Public Lab Research note


Oil Test Kit Beta Program - Data Analysis

by mlamadrid , ygzstc | March 17, 2016 04:02 17 Mar 04:02 | #12852 | #12852

This is an article by Yagiz Sutcu for Community Science Forum Issue #1 on DYI Oil Testing. Buy a copy in the Public Lab Store.

The Oil Testing Kit Beta Program was designed to provide proof of concept that the kit did in fact allow users to distinguish oil and identify potential use cases for the kit. While 9 of the 20 beta participants posted research notes, as of January 2016, only 4 of the original beta participants completed the entire beta program. So far 8 user have uploaded 3 spectra from 5 different samples (3 different engine oils, diesel and crude) and statistical analysis was performed based on this data.

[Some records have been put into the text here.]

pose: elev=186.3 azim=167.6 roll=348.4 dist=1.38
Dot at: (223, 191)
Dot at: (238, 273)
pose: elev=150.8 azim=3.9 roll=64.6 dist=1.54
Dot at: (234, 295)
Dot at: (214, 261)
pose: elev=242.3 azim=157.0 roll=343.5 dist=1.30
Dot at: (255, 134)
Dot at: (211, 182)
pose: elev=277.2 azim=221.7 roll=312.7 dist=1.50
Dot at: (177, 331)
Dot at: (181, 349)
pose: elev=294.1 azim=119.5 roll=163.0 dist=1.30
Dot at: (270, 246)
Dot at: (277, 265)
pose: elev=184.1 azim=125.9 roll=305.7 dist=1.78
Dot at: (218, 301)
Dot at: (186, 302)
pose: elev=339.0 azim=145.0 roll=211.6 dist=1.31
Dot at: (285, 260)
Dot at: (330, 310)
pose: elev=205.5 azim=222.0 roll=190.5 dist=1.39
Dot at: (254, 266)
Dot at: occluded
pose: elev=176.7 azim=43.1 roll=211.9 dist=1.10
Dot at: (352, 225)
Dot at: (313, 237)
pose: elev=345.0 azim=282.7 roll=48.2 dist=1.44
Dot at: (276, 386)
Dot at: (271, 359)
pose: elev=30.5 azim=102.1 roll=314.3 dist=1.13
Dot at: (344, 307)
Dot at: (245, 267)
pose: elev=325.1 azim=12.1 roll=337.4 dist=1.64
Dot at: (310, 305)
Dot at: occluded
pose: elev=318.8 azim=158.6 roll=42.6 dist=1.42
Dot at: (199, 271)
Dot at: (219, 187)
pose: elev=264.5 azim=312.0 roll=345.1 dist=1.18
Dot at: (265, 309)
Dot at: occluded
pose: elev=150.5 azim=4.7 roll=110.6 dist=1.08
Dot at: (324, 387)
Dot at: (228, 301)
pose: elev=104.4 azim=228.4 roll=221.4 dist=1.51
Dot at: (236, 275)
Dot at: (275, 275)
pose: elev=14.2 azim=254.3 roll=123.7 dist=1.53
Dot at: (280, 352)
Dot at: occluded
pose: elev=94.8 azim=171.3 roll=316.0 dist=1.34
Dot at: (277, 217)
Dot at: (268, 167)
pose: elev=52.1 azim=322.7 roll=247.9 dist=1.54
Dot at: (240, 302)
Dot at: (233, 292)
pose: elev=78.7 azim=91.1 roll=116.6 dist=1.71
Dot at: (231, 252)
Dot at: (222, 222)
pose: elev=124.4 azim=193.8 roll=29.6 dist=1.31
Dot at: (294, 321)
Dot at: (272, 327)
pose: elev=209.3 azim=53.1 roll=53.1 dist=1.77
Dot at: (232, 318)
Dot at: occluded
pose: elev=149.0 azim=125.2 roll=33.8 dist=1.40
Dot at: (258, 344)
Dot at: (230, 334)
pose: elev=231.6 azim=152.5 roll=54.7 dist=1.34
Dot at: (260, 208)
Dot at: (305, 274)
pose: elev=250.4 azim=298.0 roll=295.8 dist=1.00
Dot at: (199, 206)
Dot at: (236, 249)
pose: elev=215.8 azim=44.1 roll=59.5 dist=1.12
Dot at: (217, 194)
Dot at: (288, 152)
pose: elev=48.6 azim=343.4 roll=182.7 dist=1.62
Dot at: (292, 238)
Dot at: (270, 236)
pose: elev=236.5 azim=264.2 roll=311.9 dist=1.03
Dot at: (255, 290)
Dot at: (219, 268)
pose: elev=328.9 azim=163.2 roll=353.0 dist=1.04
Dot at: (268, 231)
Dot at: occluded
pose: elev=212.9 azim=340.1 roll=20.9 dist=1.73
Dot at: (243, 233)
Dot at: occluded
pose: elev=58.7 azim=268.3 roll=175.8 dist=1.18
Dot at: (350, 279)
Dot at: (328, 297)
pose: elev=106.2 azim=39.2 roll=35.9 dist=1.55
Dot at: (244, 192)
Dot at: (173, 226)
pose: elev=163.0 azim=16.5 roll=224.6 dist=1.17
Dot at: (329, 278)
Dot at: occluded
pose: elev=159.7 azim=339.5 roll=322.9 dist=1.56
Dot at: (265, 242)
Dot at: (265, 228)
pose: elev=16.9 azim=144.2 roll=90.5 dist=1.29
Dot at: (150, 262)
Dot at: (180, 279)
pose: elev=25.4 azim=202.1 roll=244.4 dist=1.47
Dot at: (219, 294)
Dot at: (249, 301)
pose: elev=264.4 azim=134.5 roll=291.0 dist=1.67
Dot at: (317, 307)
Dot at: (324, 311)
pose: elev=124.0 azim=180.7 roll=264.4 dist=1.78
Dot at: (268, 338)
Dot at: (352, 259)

To create comparisons, the traditional methods for reference-library searching are typically based on the assessment of similarity metrics calculated via peak table comparisons, or more commonly, from those generated by full spectrum comparisons. Full spectrum approaches typically generate a “hit quality index” (HQI) between the unknown spectrum and each library spectrum. One way of calculating the HQI is based on Euclidean distance. In this study, we considered Euclidian distance-based similarity metric for spectral data comparisons.

There are two commonly used methods to normalize spectral data: (1) Dot product normalization – which essentially normalizes the spectrum based on the total area under the curve; (2) Scaling normalization - which normalizes the spectrum based on the height of a peak of interest. In this study, AUC equalization-based normalization for wavelength range [420-710 nm] is selected. For the Preliminary Results, we compared intra-user and inter-user spectral data of same and different kind of samples in order to determine the identification performance of 5 different types of pollutants. Preliminary results of this study showed that the identification of these 5 different types of pollutants by comparing different users’ samples is not possible. Some of the reasons for performance are: calibration errors between users; hardware/design differences; instability of spectrometer. Regarding the OTK attachment, same user/device-based identification performance is significantly better than inter-user identification. However, it cannot be considered as acceptable with current performance.

For future work on the OTK, hardware design improvements (better stability, solid connection between OTK and spectrometer) along with better calibration algorithms (wavelength and amplitude) will probably improve the identification performance. Furthermore, some advanced signal processing techniques combined with template/cluster generation for data classes might be a good idea for achieving better identification.

Read the full analysis here: https://groups.google.com/forum/#!topic/plots-spectrometry/S5Zs4r1xXyI


2 Comments

Excellent project. Excellent data analysis. Sorry the project didn't work out the way you wanted.